Selected excerpt ->
+===+

Alaska Gov. Sean Parnell has taken plenty of criticism for promoting tax relief for the oil industry in hopes of spurring production.
But even the governor’s generosity is limited, apparently, as administration lawyers continue to defend a 2005 policy change that took away a lucrative tax break for North Slope crude producers.
At stake in the dispute, which began under former Gov. Frank Murkowski, is “several hundred million dollars of production tax revenue,” state lawyers told legislators during the recently completed 2014 session.
The matter is now lodged in Anchorage Superior Court, where oil companies are appealing an administrative law judge ruling that favored the state Department of Revenue.
‘Aggregating’ oil fieldsThe dispute centers on Alaska’s largest oil field, Prudhoe Bay, and some smaller “satellite” fields in the vicinity.
These satellites include Aurora, Borealis, Midnight Sun, Orion, Polaris and Point McIntyre.

+===+

Exercise data ->
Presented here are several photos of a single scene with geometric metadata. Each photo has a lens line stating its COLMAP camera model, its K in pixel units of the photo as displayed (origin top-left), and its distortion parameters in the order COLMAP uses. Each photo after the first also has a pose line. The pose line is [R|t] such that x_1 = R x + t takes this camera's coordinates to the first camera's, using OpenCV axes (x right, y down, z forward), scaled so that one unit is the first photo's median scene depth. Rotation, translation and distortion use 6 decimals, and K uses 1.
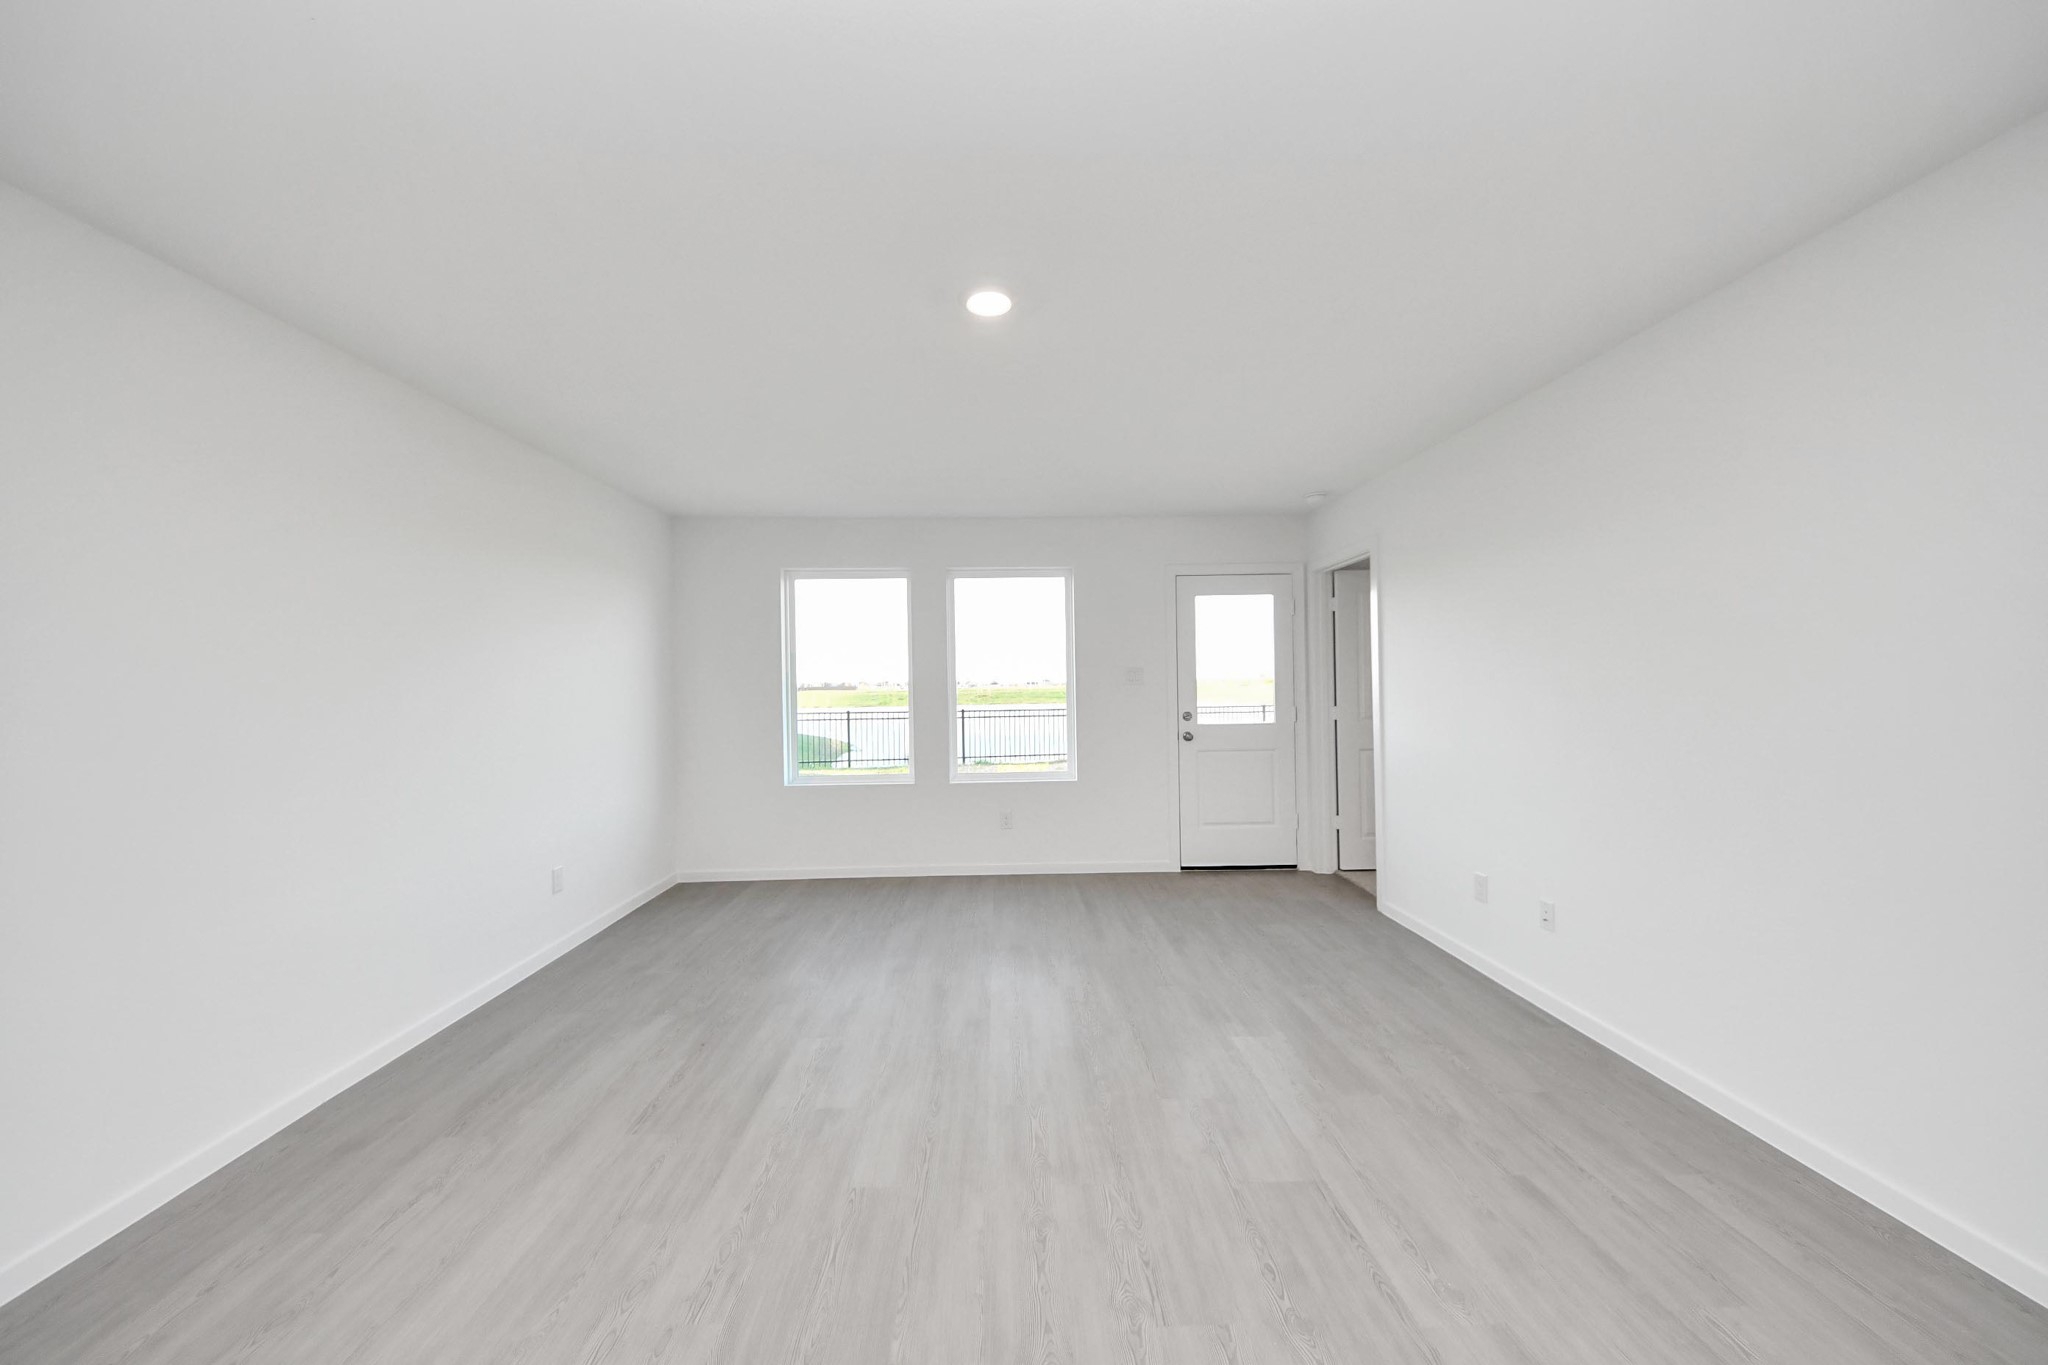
lens RADIAL K [[719.7, 0, 1017.0], [0, 719.7, 685.1], [0, 0, 1]] dist [0.014078, -0.010050]
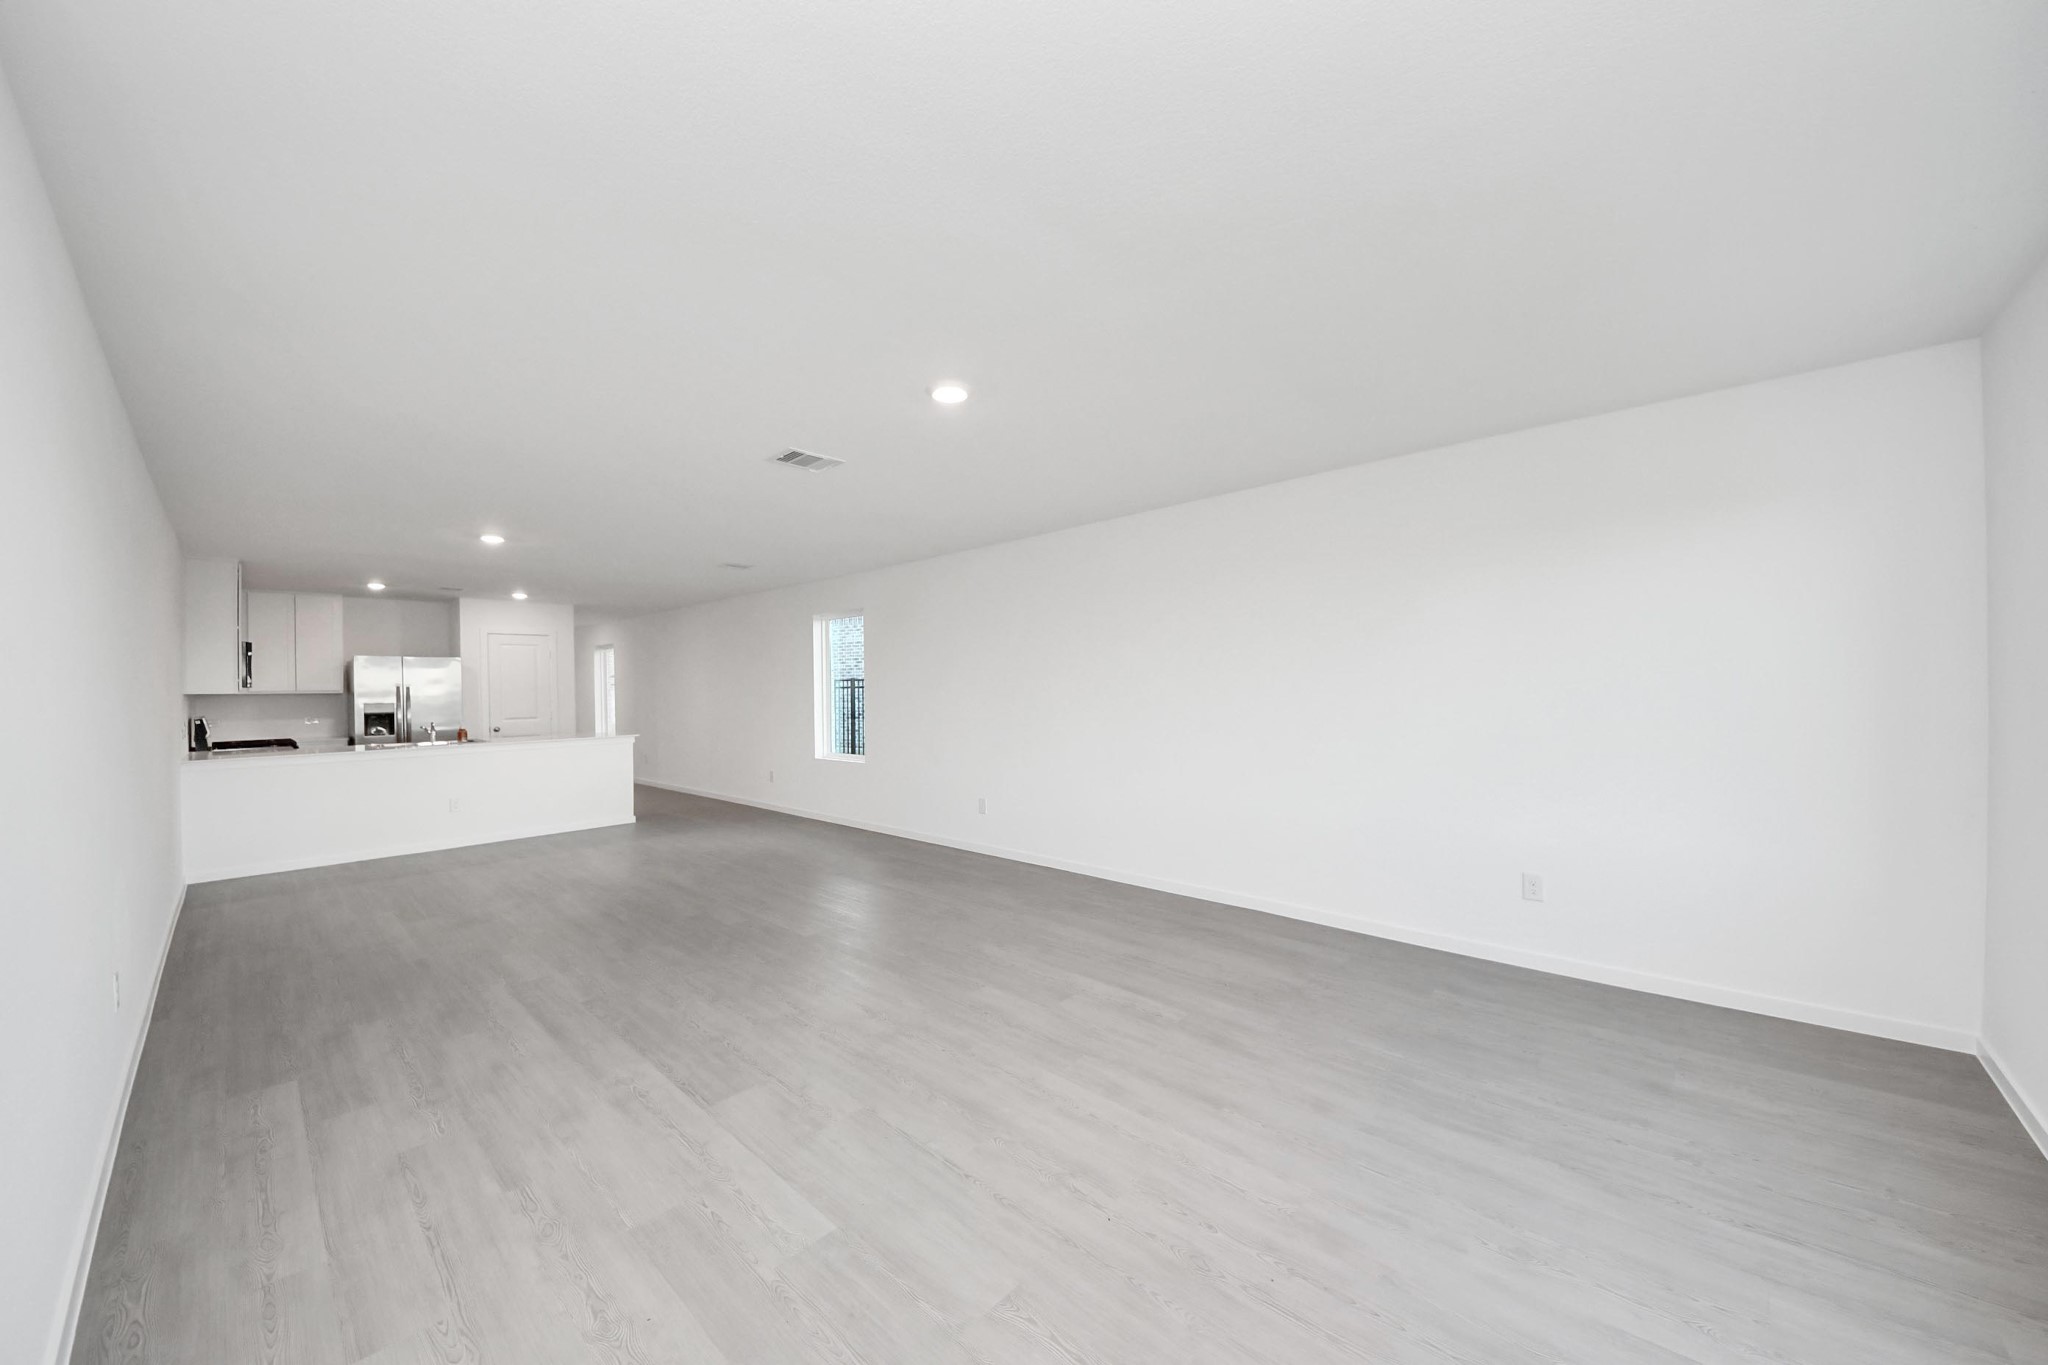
lens RADIAL K [[719.7, 0, 1017.0], [0, 719.7, 685.1], [0, 0, 1]] dist [0.014078, -0.010050]
pose [[-0.695124, 0.026450, -0.718404, 0.829626], [0.020768, 0.999645, 0.016710, -0.031112], [0.718590, -0.003304, -0.695426, 2.027351]]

+===+

Exercise details ->
Copy word for word the part of the passage on Alaska's oil tax dispute starting with "Alaska Gov. Sean" and going on through "completed 2014 session.". The listing has no connection to the passage on Alaska's oil tax dispute.

Expected answer ->
Alaska Gov. Sean Parnell has taken plenty of criticism for promoting tax relief for the oil industry in hopes of spurring production.
But even the governor’s generosity is limited, apparently, as administration lawyers continue to defend a 2005 policy change that took away a lucrative tax break for North Slope crude producers.
At stake in the dispute, which began under former Gov. Frank Murkowski, is “several hundred million dollars of production tax revenue,” state lawyers told legislators during the recently completed 2014 session.